HDP’nin önceki dönem Eş Genel Başkanı Selahattin Demirtaş, siyasi işbirliklerini ancak siyasi temsilcilerin yapabileceğini belirterek “Kadınların toplumsal birlikteliğiyle diyaloğa, dayanışmaya dikkat çekerek oluşturdukları atmosfer takdire şayandır ve desteklenmelidir” dedi.

Tarafsız Haber Ajansı’ndan Ferit Aslan’ın sorularını yanıtlayan Selahattin Demirtaş, ‘Devran’ isimli kitabının okuma tiyatrosuna katılan Selvi Kılıçdaroğlu, Dilek İmamoğlu ve Başak Demirtaş’a gelen eleştirileri değerlendirdi.

‘CEVAP VERME GEREĞİ DUYMUYORUM’

HDP dahil bir bütün olarak iftira, yalan, hakaret, karalama içerikli saldırgan bir nefret diliyle, psikolojik harekat yürütüldüğünü ifade eden Demirtaş, “Televizyon programlarında bize söz ve cevap hakkı tanımadan son derece ucuz ve seviyesiz bir şov yapıyorlar.
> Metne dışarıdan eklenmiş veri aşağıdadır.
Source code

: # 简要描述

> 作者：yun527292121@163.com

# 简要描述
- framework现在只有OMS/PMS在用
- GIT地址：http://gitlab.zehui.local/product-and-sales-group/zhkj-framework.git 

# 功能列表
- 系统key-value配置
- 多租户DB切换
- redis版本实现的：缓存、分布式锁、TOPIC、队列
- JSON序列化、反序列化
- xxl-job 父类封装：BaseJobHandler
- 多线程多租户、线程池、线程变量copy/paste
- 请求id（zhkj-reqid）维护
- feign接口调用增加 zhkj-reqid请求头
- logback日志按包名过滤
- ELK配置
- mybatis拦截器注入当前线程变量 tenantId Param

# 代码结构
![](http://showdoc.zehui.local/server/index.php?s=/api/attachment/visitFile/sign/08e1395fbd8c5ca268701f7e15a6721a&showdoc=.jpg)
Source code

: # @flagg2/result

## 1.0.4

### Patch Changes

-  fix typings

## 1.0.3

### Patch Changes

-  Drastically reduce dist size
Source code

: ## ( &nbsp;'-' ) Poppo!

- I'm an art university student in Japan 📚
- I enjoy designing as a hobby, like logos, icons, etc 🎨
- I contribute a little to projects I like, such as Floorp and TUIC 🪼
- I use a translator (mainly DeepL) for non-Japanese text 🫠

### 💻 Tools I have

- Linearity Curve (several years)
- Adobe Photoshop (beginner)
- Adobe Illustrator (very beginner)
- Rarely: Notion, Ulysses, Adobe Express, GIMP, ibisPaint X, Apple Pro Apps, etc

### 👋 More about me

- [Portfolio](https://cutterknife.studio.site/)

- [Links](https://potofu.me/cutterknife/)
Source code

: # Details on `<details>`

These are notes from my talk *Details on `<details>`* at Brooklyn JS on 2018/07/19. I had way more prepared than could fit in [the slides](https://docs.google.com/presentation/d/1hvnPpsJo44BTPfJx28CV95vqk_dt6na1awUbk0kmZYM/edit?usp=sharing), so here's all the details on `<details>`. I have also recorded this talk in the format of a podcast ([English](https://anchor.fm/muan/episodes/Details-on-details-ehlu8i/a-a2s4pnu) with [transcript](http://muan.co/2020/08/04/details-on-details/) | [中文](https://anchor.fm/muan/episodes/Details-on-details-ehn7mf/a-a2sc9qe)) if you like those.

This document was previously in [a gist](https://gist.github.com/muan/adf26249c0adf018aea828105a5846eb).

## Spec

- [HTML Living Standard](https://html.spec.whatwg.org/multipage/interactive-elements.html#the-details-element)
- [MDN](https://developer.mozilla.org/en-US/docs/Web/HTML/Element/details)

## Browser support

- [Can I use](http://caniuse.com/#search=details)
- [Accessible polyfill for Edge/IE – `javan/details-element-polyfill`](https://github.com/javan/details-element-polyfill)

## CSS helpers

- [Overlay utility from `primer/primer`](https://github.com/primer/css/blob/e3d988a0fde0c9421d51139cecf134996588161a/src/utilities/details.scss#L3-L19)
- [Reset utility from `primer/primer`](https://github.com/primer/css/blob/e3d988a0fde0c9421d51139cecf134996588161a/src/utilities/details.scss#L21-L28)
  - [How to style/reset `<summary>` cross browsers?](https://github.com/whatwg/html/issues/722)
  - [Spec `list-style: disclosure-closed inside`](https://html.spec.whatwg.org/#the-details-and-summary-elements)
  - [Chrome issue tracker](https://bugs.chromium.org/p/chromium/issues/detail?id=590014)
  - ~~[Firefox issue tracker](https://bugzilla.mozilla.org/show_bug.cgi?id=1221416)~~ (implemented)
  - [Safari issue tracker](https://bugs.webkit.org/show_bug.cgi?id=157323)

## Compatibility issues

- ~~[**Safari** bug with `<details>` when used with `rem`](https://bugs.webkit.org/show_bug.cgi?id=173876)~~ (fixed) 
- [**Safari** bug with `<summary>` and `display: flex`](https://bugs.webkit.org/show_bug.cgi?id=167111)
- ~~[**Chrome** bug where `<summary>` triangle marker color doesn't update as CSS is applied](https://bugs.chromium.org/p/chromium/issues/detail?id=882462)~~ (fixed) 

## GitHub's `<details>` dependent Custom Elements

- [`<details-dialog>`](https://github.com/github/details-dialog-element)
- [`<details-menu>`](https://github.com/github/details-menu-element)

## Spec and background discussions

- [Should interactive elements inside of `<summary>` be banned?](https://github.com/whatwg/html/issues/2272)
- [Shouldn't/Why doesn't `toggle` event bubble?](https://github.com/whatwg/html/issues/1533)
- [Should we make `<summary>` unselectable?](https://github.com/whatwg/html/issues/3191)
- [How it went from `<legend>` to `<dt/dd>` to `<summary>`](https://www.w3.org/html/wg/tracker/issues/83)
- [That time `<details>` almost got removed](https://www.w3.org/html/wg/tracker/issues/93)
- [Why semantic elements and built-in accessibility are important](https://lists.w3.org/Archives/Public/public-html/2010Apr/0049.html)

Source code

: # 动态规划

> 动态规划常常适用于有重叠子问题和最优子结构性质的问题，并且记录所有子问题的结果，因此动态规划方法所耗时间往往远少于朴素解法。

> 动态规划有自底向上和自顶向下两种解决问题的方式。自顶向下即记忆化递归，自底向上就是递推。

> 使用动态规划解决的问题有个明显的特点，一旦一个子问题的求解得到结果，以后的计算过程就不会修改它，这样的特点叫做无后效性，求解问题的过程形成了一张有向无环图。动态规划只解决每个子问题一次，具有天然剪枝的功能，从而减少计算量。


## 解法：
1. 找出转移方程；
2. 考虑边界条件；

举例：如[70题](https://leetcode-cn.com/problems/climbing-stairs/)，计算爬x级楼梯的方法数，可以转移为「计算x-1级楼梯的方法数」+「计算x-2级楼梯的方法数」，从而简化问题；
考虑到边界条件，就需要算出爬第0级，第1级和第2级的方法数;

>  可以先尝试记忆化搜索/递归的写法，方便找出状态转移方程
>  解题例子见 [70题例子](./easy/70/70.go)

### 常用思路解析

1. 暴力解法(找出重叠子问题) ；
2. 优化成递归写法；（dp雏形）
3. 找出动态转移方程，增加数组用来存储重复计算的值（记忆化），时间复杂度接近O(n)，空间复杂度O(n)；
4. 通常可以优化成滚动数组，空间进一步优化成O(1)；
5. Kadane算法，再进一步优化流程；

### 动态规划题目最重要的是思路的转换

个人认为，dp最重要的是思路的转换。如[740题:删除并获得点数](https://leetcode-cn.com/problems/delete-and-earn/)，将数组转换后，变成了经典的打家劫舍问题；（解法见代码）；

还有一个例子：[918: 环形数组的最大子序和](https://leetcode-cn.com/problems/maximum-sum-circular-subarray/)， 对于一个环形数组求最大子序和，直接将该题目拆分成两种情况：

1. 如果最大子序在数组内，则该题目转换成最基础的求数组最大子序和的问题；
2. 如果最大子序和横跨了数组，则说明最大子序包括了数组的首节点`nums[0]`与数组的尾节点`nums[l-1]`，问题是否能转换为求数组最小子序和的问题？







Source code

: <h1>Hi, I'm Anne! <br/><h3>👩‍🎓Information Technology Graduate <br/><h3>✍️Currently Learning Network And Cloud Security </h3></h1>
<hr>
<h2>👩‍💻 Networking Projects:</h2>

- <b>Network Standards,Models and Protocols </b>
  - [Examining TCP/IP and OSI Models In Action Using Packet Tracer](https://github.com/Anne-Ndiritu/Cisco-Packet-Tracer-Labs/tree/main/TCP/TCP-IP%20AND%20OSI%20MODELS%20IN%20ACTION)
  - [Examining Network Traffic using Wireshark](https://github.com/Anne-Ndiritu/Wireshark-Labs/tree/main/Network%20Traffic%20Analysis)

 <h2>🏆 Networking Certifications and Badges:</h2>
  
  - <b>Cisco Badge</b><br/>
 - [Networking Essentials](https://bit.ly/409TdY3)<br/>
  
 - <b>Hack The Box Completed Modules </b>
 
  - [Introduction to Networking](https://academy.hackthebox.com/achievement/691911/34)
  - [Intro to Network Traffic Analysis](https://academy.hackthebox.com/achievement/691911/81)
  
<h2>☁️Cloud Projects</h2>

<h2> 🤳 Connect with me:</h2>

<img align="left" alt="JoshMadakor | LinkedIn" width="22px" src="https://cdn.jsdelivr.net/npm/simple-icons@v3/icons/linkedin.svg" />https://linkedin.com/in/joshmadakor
Ortada gerçek anlamda bir tartışma olmadığı için herhangi bir cevap verme gereği duymuyorum” dedi.

Selahattin Demirtaş, kadınların tiyatro buluşması ile bazı çevrelerin CHP’nin Kürt oylarına talip olması gibi bir algı yaratıldığı ile ilgili değerlendirmeleri üzerine ise, “Muhalefetin demokrasi ilkeleri etrafında açık, şeffaf ve ilkeli birlikteliğini zaten hep dile getiriyoruz. Bizim bu çağrılarımız bir sır değil ki. Ortada, öyle oy alıp verme gibi ahlaksız bir pazarlık yok, olamaz da. Halkın oyları ve iradesi üzerine kimse ipotek koyamaz. Ancak demokrasi programı etrafında oluşacak güçlü bir ittifaka halkın desteğini istemek demokratik siyasetin gereğidir ve gayet normaldir. Bu yönde atılacak her adım, toplumsal beklentiyi karşıladığı oranda başarılı olacaktır” diye konuştu.

“Fakat hedef haline getirilen tiyatro etkinliğinin, bahsettiğim bu siyasal iş birliğiyle doğrudan bir ilgisi yoktur” diyen Demirtaş, “Siyasi iş birliklerini ancak siyasi temsilciler yapabilir. Yine de kadınların toplumsal birlikteliğiyle diyaloğa, dayanışmaya dikkat çekerek oluşturdukları atmosfer takdire şayandır ve desteklenmelidir. O salondaki ve sahnedeki herkesi hem kutluyor hem de onlara yürekten teşekkür ediyorum” dedi.

Tiyatro buluşmasından sonra gündeme getirilen kitapların nerede satıldığı ile ilgili tartışmalar üzerine ise Demirtaş, “Faşizan yaklaşımlarla kitap ve sanat üzerinde oluşturulan baskılar tarihe AKP’nin utançlarından biri olarak geçti. Günü geldiğinde bundan utanacaklardır. Kitap yasaklayan ya da engelleyen hiçbir siyasi anlayış kalıcı olmamıştır, lanetle anılmıştır. Bu şekilde davranmakla bana bir zarar verdiklerini sanıyor olabilirler ama yanılıyorlar. Kendi karakterlerini bir kez daha tescil ederek tükeniyorlar” diye konuştu.